Risa berhasil dibuat kaget dengan suara itu, padahal tidak ada bentakan sedikit pun. Risa mendekat sambil sedikit menunduk tapi masih terlihat sedikit wajah cantiknya.
"Angkat kepalamu," perintah Dirut yang entah mengapa membuat Risa merinding.
Risa mencoba memasang senyumnya, sambil mengangkat kepalanya untuk menatap sang Dirut.
"Kamu?," mata Dirut itu terbelalak melihat Risa.
Risa mengerutkan dahinya bingung, apa dia mengenalnya. Memang sih wajah tampannya seperti pernah Risa lihat, tapi dimana dan siapa Risa tidak ingat.
"Kamu cewek gila itu kan," Dirut itu kini mendekat pada Risa sambil menunjuk jarinya kearah Risa.
"Cewek gila," desis Risa. Dia coba mencerna perkataan bosnya, hingga ingatan pada malam yag memalukan muncul (part 4).
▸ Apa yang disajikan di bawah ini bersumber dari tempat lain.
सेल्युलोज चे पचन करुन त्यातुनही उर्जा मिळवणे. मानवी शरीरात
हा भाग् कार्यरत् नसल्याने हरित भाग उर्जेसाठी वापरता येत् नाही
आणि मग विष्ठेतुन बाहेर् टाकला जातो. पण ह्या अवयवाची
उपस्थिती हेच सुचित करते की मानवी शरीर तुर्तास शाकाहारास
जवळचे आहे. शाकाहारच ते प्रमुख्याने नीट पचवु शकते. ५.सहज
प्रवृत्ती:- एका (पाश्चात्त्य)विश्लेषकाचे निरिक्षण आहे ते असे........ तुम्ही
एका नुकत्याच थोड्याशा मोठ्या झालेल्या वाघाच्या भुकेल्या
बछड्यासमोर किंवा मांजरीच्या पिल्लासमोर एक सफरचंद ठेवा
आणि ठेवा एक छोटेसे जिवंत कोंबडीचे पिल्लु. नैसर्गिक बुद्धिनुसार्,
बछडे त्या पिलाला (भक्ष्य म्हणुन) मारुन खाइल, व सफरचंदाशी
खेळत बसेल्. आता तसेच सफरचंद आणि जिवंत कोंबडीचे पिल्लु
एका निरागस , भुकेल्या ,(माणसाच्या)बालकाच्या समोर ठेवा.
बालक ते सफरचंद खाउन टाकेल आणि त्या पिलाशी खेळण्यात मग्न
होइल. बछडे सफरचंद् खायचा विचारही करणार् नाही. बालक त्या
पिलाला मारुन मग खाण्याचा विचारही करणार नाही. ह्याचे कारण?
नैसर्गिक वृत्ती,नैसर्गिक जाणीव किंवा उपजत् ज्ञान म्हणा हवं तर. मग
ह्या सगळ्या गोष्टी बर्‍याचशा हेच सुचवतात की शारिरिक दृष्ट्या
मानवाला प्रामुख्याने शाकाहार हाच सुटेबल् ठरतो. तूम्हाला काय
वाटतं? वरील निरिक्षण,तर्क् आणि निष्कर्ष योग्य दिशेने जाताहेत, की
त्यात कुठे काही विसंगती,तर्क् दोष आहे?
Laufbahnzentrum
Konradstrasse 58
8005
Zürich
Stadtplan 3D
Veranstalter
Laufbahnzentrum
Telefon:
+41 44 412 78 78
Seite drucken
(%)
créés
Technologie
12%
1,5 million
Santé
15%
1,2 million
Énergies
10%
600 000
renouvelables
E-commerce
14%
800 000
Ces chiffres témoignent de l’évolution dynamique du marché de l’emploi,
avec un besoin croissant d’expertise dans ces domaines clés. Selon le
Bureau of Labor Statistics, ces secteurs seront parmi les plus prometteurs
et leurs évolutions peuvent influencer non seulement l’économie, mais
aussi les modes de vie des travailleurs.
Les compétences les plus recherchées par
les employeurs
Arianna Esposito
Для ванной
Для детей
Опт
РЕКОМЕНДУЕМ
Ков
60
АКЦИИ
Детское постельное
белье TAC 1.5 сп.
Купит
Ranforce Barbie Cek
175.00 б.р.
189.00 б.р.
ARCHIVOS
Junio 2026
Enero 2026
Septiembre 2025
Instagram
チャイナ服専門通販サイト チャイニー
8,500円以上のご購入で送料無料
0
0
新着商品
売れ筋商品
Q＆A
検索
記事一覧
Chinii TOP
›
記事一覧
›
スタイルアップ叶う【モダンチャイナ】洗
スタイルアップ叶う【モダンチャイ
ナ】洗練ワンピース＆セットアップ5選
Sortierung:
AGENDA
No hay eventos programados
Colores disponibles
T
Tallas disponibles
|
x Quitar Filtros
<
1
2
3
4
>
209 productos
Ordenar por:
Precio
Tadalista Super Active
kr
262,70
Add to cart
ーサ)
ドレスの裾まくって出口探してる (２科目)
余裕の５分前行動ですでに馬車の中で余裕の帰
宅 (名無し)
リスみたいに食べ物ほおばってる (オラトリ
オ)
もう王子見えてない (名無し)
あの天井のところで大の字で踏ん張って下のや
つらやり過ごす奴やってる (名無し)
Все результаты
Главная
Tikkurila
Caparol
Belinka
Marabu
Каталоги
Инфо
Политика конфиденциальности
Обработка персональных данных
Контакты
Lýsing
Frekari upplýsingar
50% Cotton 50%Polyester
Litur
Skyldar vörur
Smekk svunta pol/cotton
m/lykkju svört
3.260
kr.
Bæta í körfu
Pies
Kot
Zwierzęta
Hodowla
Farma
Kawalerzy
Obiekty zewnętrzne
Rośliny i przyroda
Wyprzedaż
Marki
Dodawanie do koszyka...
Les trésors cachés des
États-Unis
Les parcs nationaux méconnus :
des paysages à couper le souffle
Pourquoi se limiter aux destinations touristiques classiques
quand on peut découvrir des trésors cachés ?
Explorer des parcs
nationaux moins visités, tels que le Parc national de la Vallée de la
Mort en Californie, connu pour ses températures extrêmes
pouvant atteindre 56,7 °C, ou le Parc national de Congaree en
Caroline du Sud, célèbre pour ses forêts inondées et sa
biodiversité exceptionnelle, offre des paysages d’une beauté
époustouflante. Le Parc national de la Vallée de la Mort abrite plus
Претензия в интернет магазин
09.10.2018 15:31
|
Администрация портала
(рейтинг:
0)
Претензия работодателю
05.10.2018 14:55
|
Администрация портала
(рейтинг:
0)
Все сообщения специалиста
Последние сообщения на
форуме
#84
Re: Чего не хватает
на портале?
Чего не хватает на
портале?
Tak lama dia paham apa yang di maksud bosnya, Risa terperanga lalu menutup mulutnya. Kini mereka saling berhadapan dan Risa tertunduk tidak berani menatap Radit si bos yang kata orang itu kejam.
'Habislah aku,' batin Risa semakin takut akan nasibnya.
"Jadi benar kan, kau cewek gila yang melayangkan sepatunya sampai kena kepalaku." Radit menatap Risa lekat, dengan rahang yang mengeras.
"Ahirnya kita bertemu lagi," ucap Radit menyunggingkan senyumnya.
"Maaf, maafkan aku. Bukankah aku sudah minta maaf juga, bukankah itu hanya kesalahpahaman saja." Risa memberanikan diri menatap Radit tanpa bisa menyembunyikan raut khawatirnya.
'Cantik,' batin Radit. Radit menyadarkan dirinya agar tidak terpesona dengan gadis dihadapannya. Dia kembali menata wajahnya sedingin mungkin.